Foto: José Cruz/Agência
Entre os denunciados está o ex-marido da ativista, Marco Antônio Heredia. O grupo é acusado de usar notícias falsas, laudo forjado e perseguição virtual para atacar símbolos da luta contra a violência doméstica.
A Justiça do Ceará aceitou, nesta segunda-feira (9/3), a denúncia do Ministério Público e tornou réus quatro homens acusados de organizar uma sistemática campanha de ódio e desinformação contra a farmacêutica Maria da Penha.
O grupo, que inclui o ex-marido da ativista, Marco Antônio Heredia Viveiros, é acusado de atuar para descredibilizar a lei que leva o nome da vítima e atacar sua honra por meio de notícias falsas e perseguições virtuais.
Além de Heredia, tornaram-se réus o influenciador digital Alexandre Gonçalves de Paiva, o produtor Marcus Vinícius Mantovanelli e o editor Henrique Barros Lesina Zingano.
Segundo as investigações, o grupo utilizava redes sociais, grupos de WhatsApp e até a produção de um documentário para disseminar conteúdos misóginos e deturpar fatos históricos do caso.
Laudo forjado e uso de documentário
Um dos pontos centrais da denúncia é a utilização de um exame de corpo de delito adulterado para sustentar a falsa tese de que Marco Heredia seria inocente.
O documento forjado foi exibido no documentário "A Investigação Paralela: o Caso Maria da Penha", com o objetivo de sugerir que o casal teria sido vítima de um assalto em 1983, versão já desmentida pela perícia na época da condenação de Heredia por tentativa de homicídio.
A análise técnica do Ministério Público identificou montagens grosseiras no laudo, como assinaturas divergentes e a inclusão de lesões inexistentes no documento original.

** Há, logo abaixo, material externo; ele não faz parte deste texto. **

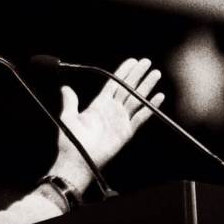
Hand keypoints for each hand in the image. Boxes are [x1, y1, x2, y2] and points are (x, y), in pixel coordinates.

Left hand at [50, 58, 163, 191]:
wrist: (78, 161)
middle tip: (147, 63)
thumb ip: (70, 102)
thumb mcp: (68, 118)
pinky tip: (158, 97)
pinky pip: (141, 117)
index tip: (132, 61)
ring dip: (146, 86)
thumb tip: (65, 88)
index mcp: (99, 104)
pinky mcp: (126, 131)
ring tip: (155, 74)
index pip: (114, 83)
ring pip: (136, 99)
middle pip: (127, 88)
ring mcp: (120, 120)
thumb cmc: (71, 141)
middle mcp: (112, 110)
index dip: (123, 72)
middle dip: (138, 75)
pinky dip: (150, 107)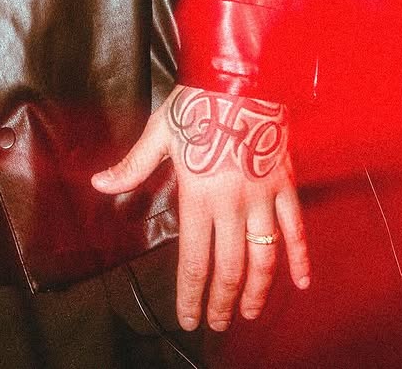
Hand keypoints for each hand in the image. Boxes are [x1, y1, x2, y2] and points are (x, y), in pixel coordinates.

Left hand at [91, 85, 309, 331]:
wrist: (239, 77)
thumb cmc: (196, 103)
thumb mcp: (159, 132)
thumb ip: (133, 166)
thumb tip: (100, 184)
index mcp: (198, 195)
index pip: (194, 260)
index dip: (191, 295)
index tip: (189, 319)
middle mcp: (231, 204)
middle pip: (230, 268)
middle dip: (223, 302)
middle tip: (217, 324)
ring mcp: (261, 196)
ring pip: (264, 257)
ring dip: (258, 291)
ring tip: (250, 313)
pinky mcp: (283, 184)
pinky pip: (295, 228)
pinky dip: (300, 258)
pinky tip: (301, 283)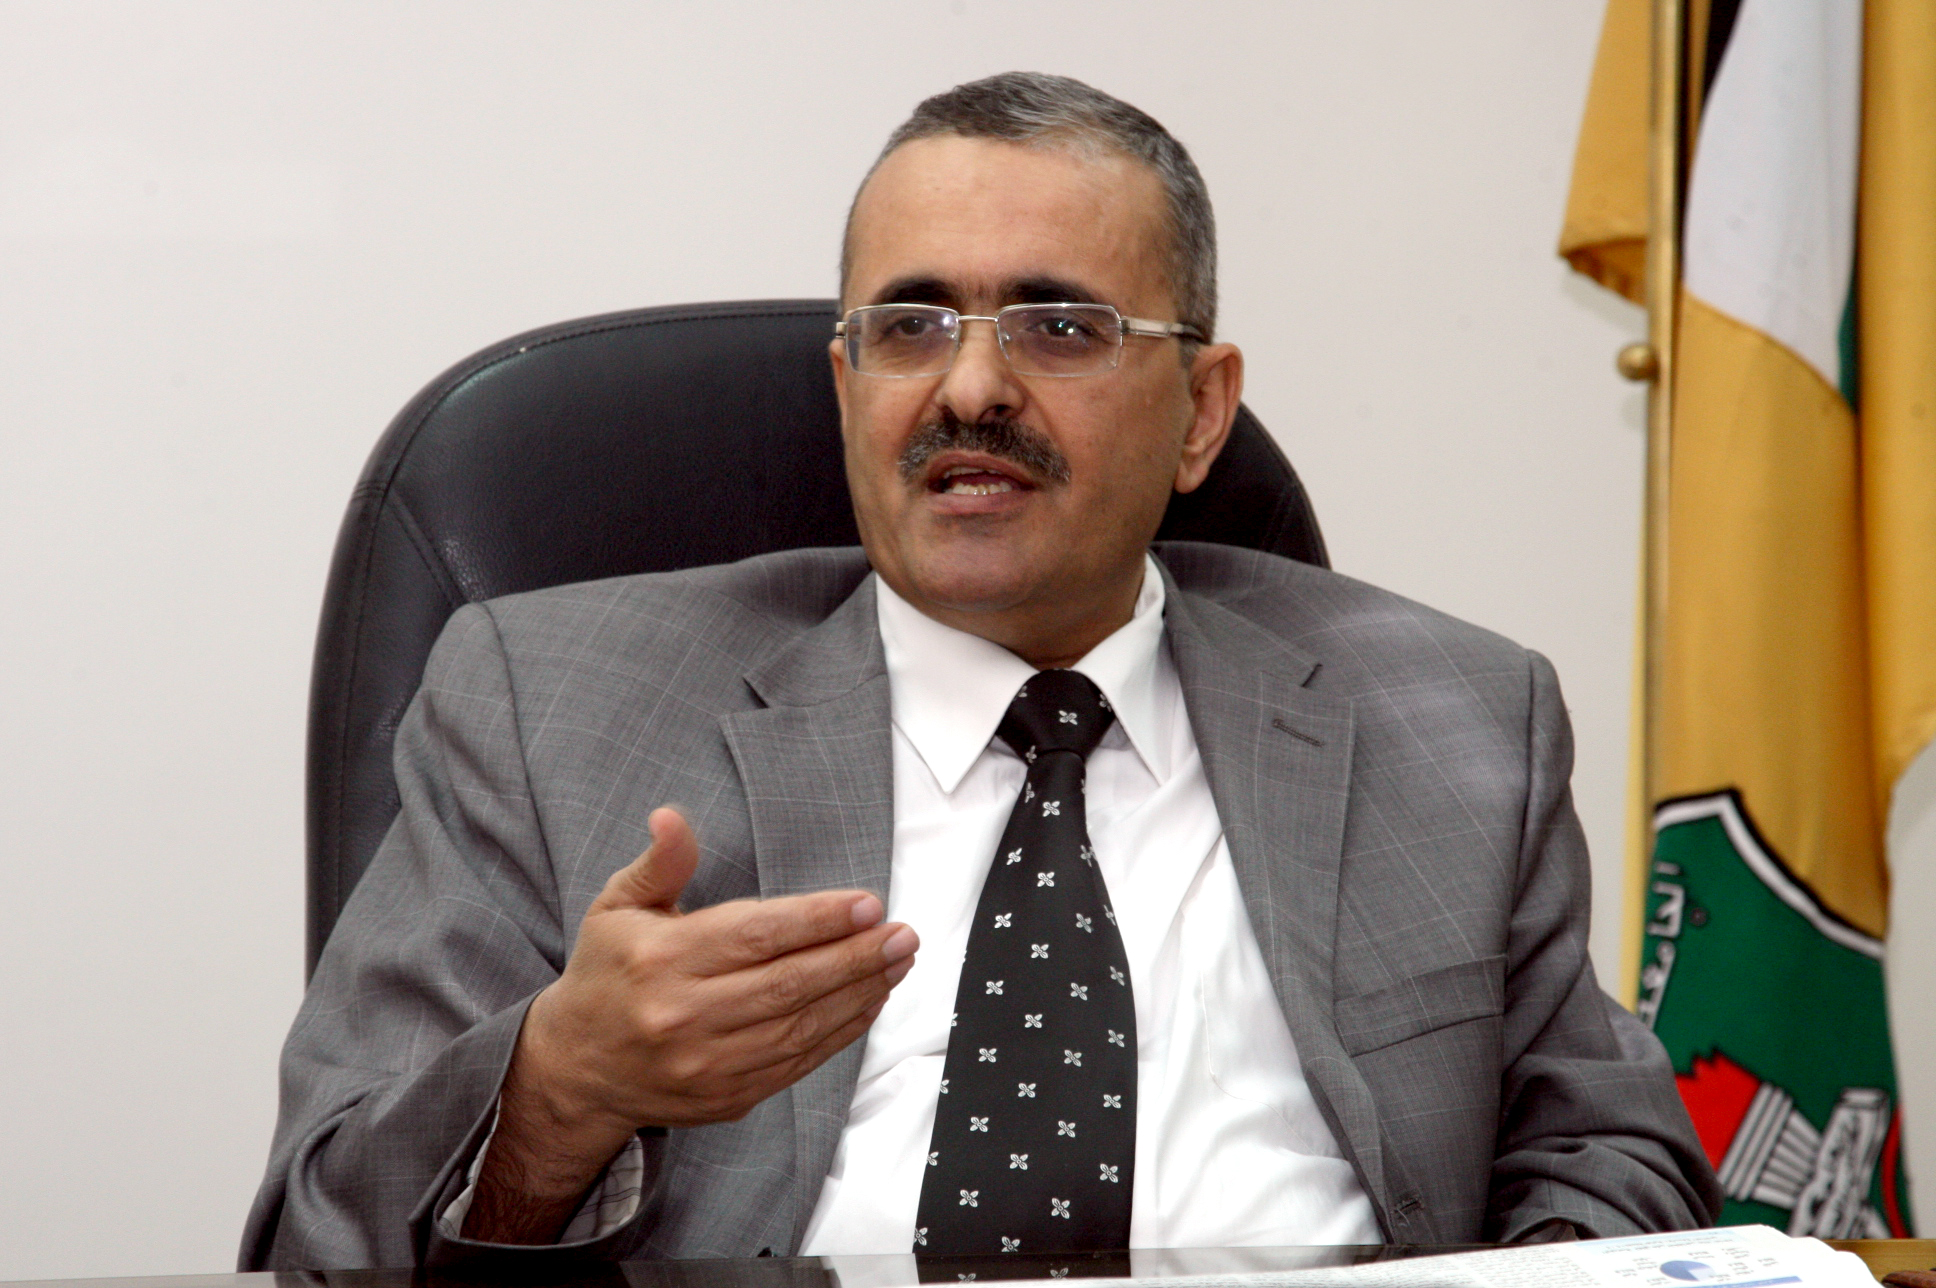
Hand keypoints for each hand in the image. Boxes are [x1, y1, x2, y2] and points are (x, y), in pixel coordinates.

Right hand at [463, 807, 917, 1242]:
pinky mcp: (726, 1097)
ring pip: (800, 1027)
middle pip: (788, 984)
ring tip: (897, 962)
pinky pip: (797, 1063)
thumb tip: (672, 818)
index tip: (867, 904)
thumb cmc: (608, 973)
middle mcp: (683, 1015)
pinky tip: (868, 1002)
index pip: (754, 936)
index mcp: (660, 960)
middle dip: (855, 957)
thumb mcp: (618, 907)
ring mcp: (706, 1064)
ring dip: (859, 994)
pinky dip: (840, 1033)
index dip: (817, 919)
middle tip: (902, 935)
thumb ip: (659, 863)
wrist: (578, 1066)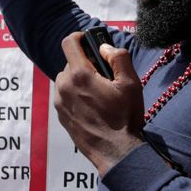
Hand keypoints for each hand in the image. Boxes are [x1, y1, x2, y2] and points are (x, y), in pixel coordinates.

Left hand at [54, 32, 147, 174]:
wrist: (116, 153)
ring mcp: (59, 103)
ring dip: (80, 80)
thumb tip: (105, 48)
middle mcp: (64, 86)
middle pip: (70, 63)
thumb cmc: (124, 118)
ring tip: (99, 93)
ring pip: (66, 80)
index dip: (79, 37)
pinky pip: (65, 96)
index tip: (89, 40)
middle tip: (104, 76)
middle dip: (86, 63)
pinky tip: (93, 106)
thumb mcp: (130, 83)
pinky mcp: (60, 116)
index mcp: (80, 75)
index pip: (69, 43)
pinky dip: (76, 94)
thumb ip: (118, 57)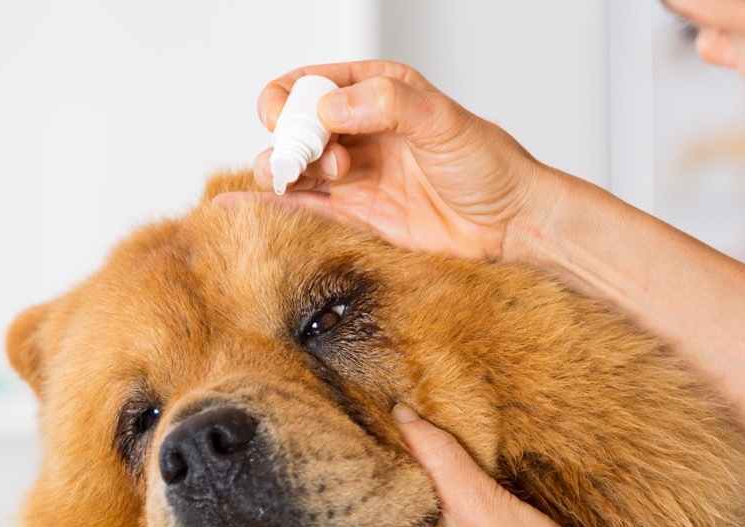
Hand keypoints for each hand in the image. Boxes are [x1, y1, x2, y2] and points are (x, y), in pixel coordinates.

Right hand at [244, 60, 562, 263]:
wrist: (510, 224)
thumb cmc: (489, 166)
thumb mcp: (443, 122)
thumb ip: (388, 105)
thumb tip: (329, 109)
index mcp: (378, 91)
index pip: (312, 85)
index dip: (292, 100)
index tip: (300, 124)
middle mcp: (360, 130)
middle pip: (294, 127)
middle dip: (290, 140)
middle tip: (317, 161)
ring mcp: (355, 174)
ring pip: (294, 167)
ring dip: (282, 172)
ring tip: (305, 182)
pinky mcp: (356, 216)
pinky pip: (304, 208)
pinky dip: (270, 208)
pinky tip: (234, 208)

Os réus Zingano e Mantovanelli vão responder pelo uso do documento falso, enquanto Heredia foi denunciado pela falsificação do documento público.
Perseguição e lucro com desinformação
O Ministério Público aponta que os riscos da campanha de ódio extrapolaram o ambiente digital.
O influenciador Alexandre Paiva chegou a ir até a antiga residência de Maria da Penha, em Fortaleza, para gravar vídeos de ataques. Ele vai responder pelos crimes de stalking e cyberstalking.
As investigações revelaram ainda que o grupo visava lucro com a desinformação. Quebras de sigilo bancário mostraram que Alexandre Paiva recebia repasses de plataformas como Google e Meta, ao monetizar o conteúdo de ataques e perseguições contra a ativista.
Proteção à vítima
Devido à gravidade das ameaças e à intensidade dos ataques coordenados, Maria da Penha foi incluída no Programa de Proteção aos Defensores de Direitos Humanos.
A operação que desmantelou o grupo, batizada de "Echo Chamber", já havia resultado na suspensão de perfis nas redes sociais e na proibição de contato dos envolvidos com a ativista e suas filhas.
Maria da Penha tornou-se símbolo mundial após sobreviver a duas tentativas de assassinato cometidas por Heredia em 1983, uma por tiro, que a deixou paraplégica, e outra por eletrocussão.